Back in January, I wrote about something that is truly a conundrum for me—the paradox in which many ultra-conservative individuals who identify as being strictly “pro-life” simultaneously support a ban that would prevent these tormented individuals from seeking refuge in our country. Now, I just wanted to emphasize that this is a generalization; I know many conservative individuals who do not fit this description at all. Nonetheless, it never ceases to amaze me how many people I encounter who are so vehemently protective of life that is in-utero, but once that life is born, all of that concern proves itself to have only had a nine-month shelf-life. Please understand that as a Catholic, I do not agree with abortion, I find those who seek to protect the unborn to be truly admirable and commendable, and I dislike the prospect of any life being terminated. However, I just can’t understand how some individuals who are intensely passionate about preserving lives, which, in over 99% of cases, are not believed to be sentient or capable of feeling pain, can be, at the same time, coldly indifferent to the lives of fully-conscious, living and breathing human beings who are capable of suffering unspeakable agony. I don’t think that anything has reinforced these feelings of confusion for me more than the events that have unfolded these last few days.

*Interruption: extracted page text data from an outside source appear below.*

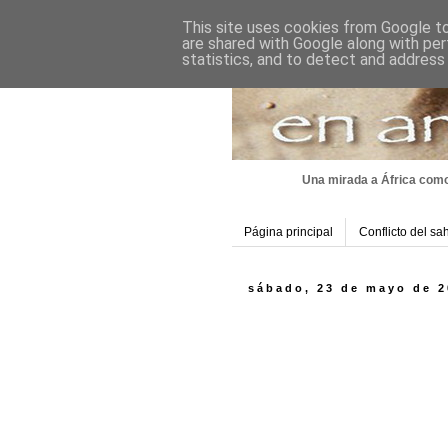
This site uses cookies from Google to 
are shared with Google along with per
statistics, and to detect and address
Una mirada a África como
Página principal
Conflicto del sa
sábado, 23 de mayo de 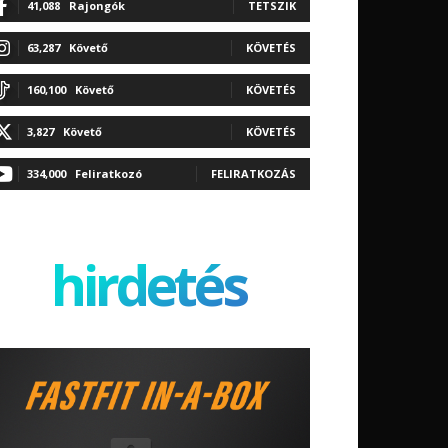
41,088
Rajongók
TETSZIK
63,287
Követő
KÖVETÉS
160,100
Követő
KÖVETÉS
3,827
Követő
KÖVETÉS
334,000
Feliratkozó
FELIRATKOZÁS
hirdetés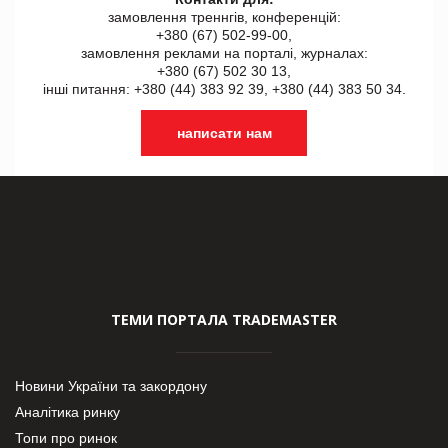
замовлення треннгів, конференцій:
+380 (67) 502-99-00,
замовлення реклами на порталі, журналах:
+380 (67) 502 30 13,
інші питання: +380 (44) 383 92 39, +380 (44) 383 50 34.
написати нам
ТЕМИ ПОРТАЛА TRADEMASTER
Новини України та закордону
Аналітика ринку
Топи про ринок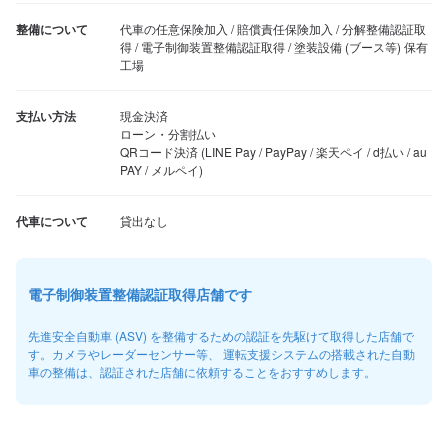
整備について
代車の任意保険加入 / 賠償責任保険加入 / 分解整備認証取
得 / 電子制御装置整備認証取得 / 塗装設備 (ブース等) 保有
工場
支払い方法
現金決済

ローン・分割払い

QRコード決済 (LINE Pay / PayPay / 楽天ペイ / d払い / au 
PAY / メルペイ)
代車について
貸出なし
電子制御装置整備認証取得店舗です
先進安全自動車 (ASV) を整備するための認証を先駆けて取得した店舗で
す。カメラやレーダーセンサー等、 運転支援システムの搭載された自動
車の整備は、認証された店舗に依頼することをおすすめします。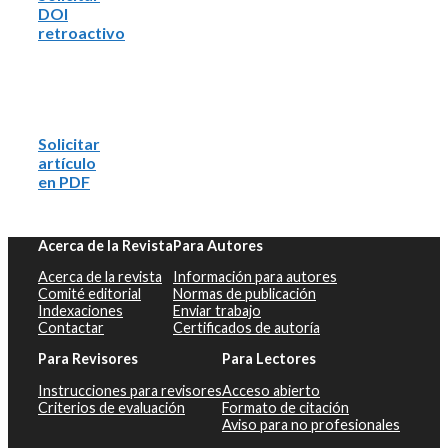
DOI
retroactivo
Solicitar
artículo
en PDF
Acerca de la Revista
Para Autores
Acerca de la revista
Información para autores
Comité editorial
Normas de publicación
Indexaciones
Enviar trabajo
Contactar
Certificados de autoría
Para Revisores
Para Lectores
Instrucciones para revisores
Acceso abierto
Criterios de evaluación
Formato de citación
Aviso para no profesionales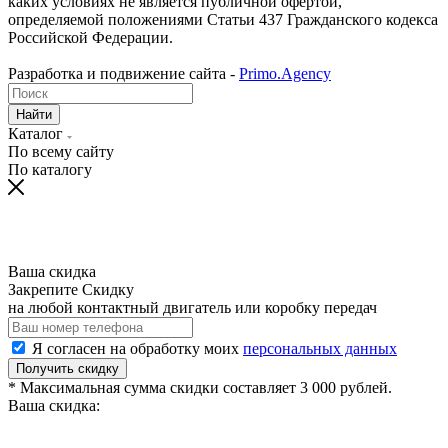
каких условиях не является публичной офертой,
определяемой положениями Статьи 437 Гражданского кодекса
Российской Федерации.
Разработка и подвижение сайта -
Primo.Agency
Найти
Каталог
По всему сайту
По каталогу
Ваша скидка
Закрепите Скидку
на любой контактный двигатель или коробку передач
Я согласен на обработку моих
персональных данных
Получить скидку
* Максимальная сумма скидки составляет 3 000 рублей.
Ваша скидка: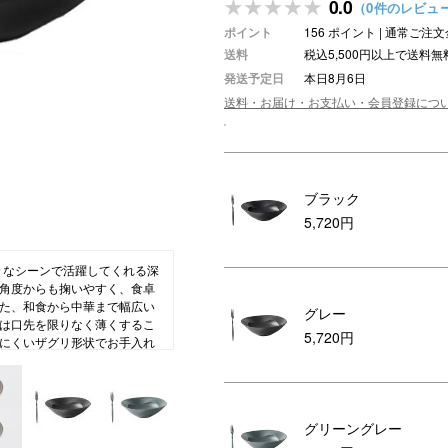
0.0
（0件のレビュ
アロマ
ポイント
156 ポイント | 通常ご
送料
税込5,500円以上で送料無
ション・トラベル
more
ベビー・キッズアイテム
mo
発送予定日
本日8月6日
ベル小物
おもちゃ・トイ
送料・お届け・お支払い・会員登録につ
ッション雑貨
ファッション
グ
その他ベビー・キッズアイテム
ブラック
5,720円
々なシーンで活躍してくれる深
角度からも掬いやすく、食卓
た、和食から中華まで幅広い
グレー
は口先を限りなく薄くするこ
5,720円
にくいザグリ形状でお手入れ
かに彩るカタチ。手軽に家ご
しくする食器。
グリーングレー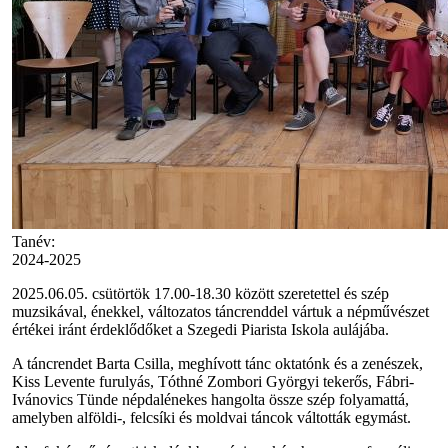
Tanév:
2024-2025
2025.06.05. csütörtök 17.00-18.30 között szeretettel és szép
muzsikával, énekkel, változatos táncrenddel vártuk a népművészet
értékei iránt érdeklődőket a Szegedi Piarista Iskola aulájába.
A táncrendet Barta Csilla, meghívott tánc oktatónk és a zenészek,
Kiss Levente furulyás, Tóthné Zombori Györgyi tekerős, Fábri-
Ivánovics Tünde népdalénekes hangolta össze szép folyamattá,
amelyben alföldi-, felcsíki és moldvai táncok váltották egymást.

Mr. Wiesel was once quoted saying, “The opposite of love is not hate; it's indifference.” I believe this, and I think that this is what pains me most in this situation. Through it all, there are three questions that will not go from my mind. Firstly, I can’t help but wonder how, in good conscience, we could continue to shut our doors to these individuals after seeing what an urgently dire situation these people are in. Likewise, I often wonder if we could have engendered the concern and goodwill of more individuals for the plight of these children if we could have somehow placed them back in their mothers’ wombs. Finally, I can’t help but wonder if more compassion would have been elicited had these victims been American children. Indeed, I believe that many times, the effects of indifference prove to be even more deadly than those of hatred.
These days, I feel this sense of powerlessness washing over me as nothing makes us more aware of our own insignificance on this vast Earth than our own inability to make an impact or change the course of human events. Whenever the thought threatens to become oppressive, I’ll write my feelings down, I’ll say a prayer, I’ll contribute to a charity, and I’ll do what I can, in my own trivial way, to share my thoughts with others, and I warmly invite you all to do the same. In the immortal words of Elie Wiesel, “There may be times when we are powerless to prevent injustice, but there must never be a time when we fail to protest.”